| GOAL |
Edit the records that follow so that every instance of "Example" becomes "Item", leaving all other text in each record unchanged.

Saved data entries
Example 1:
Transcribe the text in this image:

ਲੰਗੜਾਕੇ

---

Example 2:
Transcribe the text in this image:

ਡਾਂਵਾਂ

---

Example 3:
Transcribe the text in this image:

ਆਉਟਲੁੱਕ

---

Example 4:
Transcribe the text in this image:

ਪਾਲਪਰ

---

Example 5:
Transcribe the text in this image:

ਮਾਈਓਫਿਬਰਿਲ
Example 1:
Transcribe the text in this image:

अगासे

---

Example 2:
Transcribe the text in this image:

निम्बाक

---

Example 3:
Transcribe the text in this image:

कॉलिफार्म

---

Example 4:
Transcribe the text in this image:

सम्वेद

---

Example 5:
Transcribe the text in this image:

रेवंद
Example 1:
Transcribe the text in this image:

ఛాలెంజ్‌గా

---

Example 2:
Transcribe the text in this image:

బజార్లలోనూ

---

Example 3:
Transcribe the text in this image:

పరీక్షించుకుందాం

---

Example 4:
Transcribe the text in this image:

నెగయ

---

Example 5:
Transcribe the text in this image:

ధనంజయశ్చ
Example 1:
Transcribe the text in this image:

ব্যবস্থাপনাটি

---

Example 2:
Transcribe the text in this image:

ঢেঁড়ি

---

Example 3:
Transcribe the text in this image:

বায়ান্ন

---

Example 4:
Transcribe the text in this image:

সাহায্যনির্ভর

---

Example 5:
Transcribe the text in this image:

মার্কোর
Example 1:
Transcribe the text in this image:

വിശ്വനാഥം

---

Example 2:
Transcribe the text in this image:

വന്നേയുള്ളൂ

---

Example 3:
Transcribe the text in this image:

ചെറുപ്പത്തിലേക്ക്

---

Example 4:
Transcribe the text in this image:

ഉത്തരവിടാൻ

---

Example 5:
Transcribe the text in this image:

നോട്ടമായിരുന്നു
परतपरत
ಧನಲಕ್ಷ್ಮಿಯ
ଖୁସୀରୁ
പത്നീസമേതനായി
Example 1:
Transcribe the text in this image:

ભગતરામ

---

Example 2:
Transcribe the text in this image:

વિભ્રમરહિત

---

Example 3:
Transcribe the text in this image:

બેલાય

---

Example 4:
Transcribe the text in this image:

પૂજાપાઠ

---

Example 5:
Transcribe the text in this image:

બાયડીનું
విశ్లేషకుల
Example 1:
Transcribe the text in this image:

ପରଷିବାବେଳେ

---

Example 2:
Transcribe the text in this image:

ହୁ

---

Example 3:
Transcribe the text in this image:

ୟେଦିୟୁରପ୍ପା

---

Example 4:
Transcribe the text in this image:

| SOLUTION TO THIS TASK |
Item 1:
Transcribe the text in this image:

ਲੰਗੜਾਕੇ

---

Item 2:
Transcribe the text in this image:

ਡਾਂਵਾਂ

---

Item 3:
Transcribe the text in this image:

ਆਉਟਲੁੱਕ

---

Item 4:
Transcribe the text in this image:

ਪਾਲਪਰ

---

Item 5:
Transcribe the text in this image:

ਮਾਈਓਫਿਬਰਿਲ
Item 1:
Transcribe the text in this image:

अगासे

---

Item 2:
Transcribe the text in this image:

निम्बाक

---

Item 3:
Transcribe the text in this image:

कॉलिफार्म

---

Item 4:
Transcribe the text in this image:

सम्वेद

---

Item 5:
Transcribe the text in this image:

रेवंद
Item 1:
Transcribe the text in this image:

ఛాలెంజ్‌గా

---

Item 2:
Transcribe the text in this image:

బజార్లలోనూ

---

Item 3:
Transcribe the text in this image:

పరీక్షించుకుందాం

---

Item 4:
Transcribe the text in this image:

నెగయ

---

Item 5:
Transcribe the text in this image:

ధనంజయశ్చ
Item 1:
Transcribe the text in this image:

ব্যবস্থাপনাটি

---

Item 2:
Transcribe the text in this image:

ঢেঁড়ি

---

Item 3:
Transcribe the text in this image:

বায়ান্ন

---

Item 4:
Transcribe the text in this image:

সাহায্যনির্ভর

---

Item 5:
Transcribe the text in this image:

মার্কোর
Item 1:
Transcribe the text in this image:

വിശ്വനാഥം

---

Item 2:
Transcribe the text in this image:

വന്നേയുള്ളൂ

---

Item 3:
Transcribe the text in this image:

ചെറുപ്പത്തിലേക്ക്

---

Item 4:
Transcribe the text in this image:

ഉത്തരവിടാൻ

---

Item 5:
Transcribe the text in this image:

നോട്ടമായിരുന്നു
परतपरत
ಧನಲಕ್ಷ್ಮಿಯ
ଖୁସୀରୁ
പത്നീസമേതനായി
Item 1:
Transcribe the text in this image:

ભગતરામ

---

Item 2:
Transcribe the text in this image:

વિભ્રમરહિત

---

Item 3:
Transcribe the text in this image:

બેલાય

---

Item 4:
Transcribe the text in this image:

પૂજાપાઠ

---

Item 5:
Transcribe the text in this image:

બાયડીનું
విశ్లేషకుల
Item 1:
Transcribe the text in this image:

ପରଷିବାବେଳେ

---

Item 2:
Transcribe the text in this image:

ହୁ

---

Item 3:
Transcribe the text in this image:

ୟେଦିୟୁରପ୍ପା

---

Item 4:
Transcribe the text in this image:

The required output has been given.